Het leven houdt niet op na een herseninfarct. Als iemand dat weet, dan is het de boomlange dierenarts Peter Bracht wel. Zijn levenslust overwint alles. In deze blogpost vertelt Peter over hoe de inzet van al zijn vrienden en familieleden hem nederig stemt.
Zaterdagmiddag. In de haven van Terschelling. Het is warm. Het is heerlijk. Ik loop met mijn vrienden richting het strand om iets te gaan drinken bij een bekend paviljoen. De jongens, onze zonen, hebben een bal. Zij gaan voetballen in het zand. Heel gaaf om mee te maken en te beleven. Maar toch loop ik te huilen. Ik ben onder de indruk en diep geraakt door wat er zich zojuist allemaal afspeelde bij het aanmeren en het van boord gaan. Frank loopt naast mij en merkt al snel dat er iets is.
::::::::::
* [Uit te voeren]
1. Schrijf uit de blogpost letterlijk het stuk uit tussen "Zaterdagmiddag. In de" en "er iets is.", beide inbegrepen.
2. Geef de regels van de lijst ongewijzigd opnieuw weer, tussen de regel met "https://bsky.theoswalds.com/ | 66 |" en de regel met "https://dollhouse.click/ | 65 |", beide inbegrepen.

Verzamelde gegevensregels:
::::::::::
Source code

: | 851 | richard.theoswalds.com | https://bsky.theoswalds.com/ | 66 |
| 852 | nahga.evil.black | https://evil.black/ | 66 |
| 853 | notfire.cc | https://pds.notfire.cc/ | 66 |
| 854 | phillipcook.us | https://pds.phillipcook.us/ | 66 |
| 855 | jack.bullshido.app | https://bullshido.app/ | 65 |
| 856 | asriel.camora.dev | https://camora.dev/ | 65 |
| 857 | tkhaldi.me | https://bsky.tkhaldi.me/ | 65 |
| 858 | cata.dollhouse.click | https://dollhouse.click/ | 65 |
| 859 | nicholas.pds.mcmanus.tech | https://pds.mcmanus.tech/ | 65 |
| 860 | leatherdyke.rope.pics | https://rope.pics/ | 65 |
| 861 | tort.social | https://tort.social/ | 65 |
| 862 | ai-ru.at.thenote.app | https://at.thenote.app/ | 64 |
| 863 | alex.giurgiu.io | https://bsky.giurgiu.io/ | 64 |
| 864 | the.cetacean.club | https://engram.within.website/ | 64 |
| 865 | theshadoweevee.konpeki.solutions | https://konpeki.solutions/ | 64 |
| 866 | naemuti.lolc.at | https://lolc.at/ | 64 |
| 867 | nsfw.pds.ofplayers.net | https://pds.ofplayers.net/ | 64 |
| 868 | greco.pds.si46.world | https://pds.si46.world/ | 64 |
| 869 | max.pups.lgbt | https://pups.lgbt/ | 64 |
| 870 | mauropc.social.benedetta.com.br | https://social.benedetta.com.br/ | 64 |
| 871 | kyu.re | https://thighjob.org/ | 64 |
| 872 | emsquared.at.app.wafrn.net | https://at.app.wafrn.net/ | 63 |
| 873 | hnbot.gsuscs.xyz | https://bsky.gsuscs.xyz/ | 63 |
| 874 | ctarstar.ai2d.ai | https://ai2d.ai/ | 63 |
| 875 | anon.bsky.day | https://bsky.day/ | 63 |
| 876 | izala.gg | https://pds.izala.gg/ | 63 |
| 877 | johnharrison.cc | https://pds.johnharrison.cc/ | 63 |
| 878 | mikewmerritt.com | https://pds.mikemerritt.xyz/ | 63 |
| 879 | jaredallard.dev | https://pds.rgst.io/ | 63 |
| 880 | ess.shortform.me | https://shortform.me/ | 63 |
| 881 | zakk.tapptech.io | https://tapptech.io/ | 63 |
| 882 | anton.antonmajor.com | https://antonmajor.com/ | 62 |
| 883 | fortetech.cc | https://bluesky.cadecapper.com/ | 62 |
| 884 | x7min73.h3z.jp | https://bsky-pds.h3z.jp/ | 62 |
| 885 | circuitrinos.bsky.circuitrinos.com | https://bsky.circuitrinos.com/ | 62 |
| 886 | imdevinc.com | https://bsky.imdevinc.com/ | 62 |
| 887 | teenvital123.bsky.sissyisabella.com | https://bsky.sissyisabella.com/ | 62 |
::::::::::
* [Oplossingen per opdracht]
1.
Zaterdagmiddag. In de haven van Terschelling. Het is warm. Het is heerlijk. Ik loop met mijn vrienden richting het strand om iets te gaan drinken bij een bekend paviljoen. De jongens, onze zonen, hebben een bal. Zij gaan voetballen in het zand. Heel gaaf om mee te maken en te beleven. Maar toch loop ik te huilen. Ik ben onder de indruk en diep geraakt door wat er zich zojuist allemaal afspeelde bij het aanmeren en het van boord gaan. Frank loopt naast mij en merkt al snel dat er iets is.

2.
: | 851 | richard.theoswalds.com | https://bsky.theoswalds.com/ | 66 |
| 852 | nahga.evil.black | https://evil.black/ | 66 |
| 853 | notfire.cc | https://pds.notfire.cc/ | 66 |
| 854 | phillipcook.us | https://pds.phillipcook.us/ | 66 |
| 855 | jack.bullshido.app | https://bullshido.app/ | 65 |
| 856 | asriel.camora.dev | https://camora.dev/ | 65 |
| 857 | tkhaldi.me | https://bsky.tkhaldi.me/ | 65 |
| 858 | cata.dollhouse.click | https://dollhouse.click/ | 65 |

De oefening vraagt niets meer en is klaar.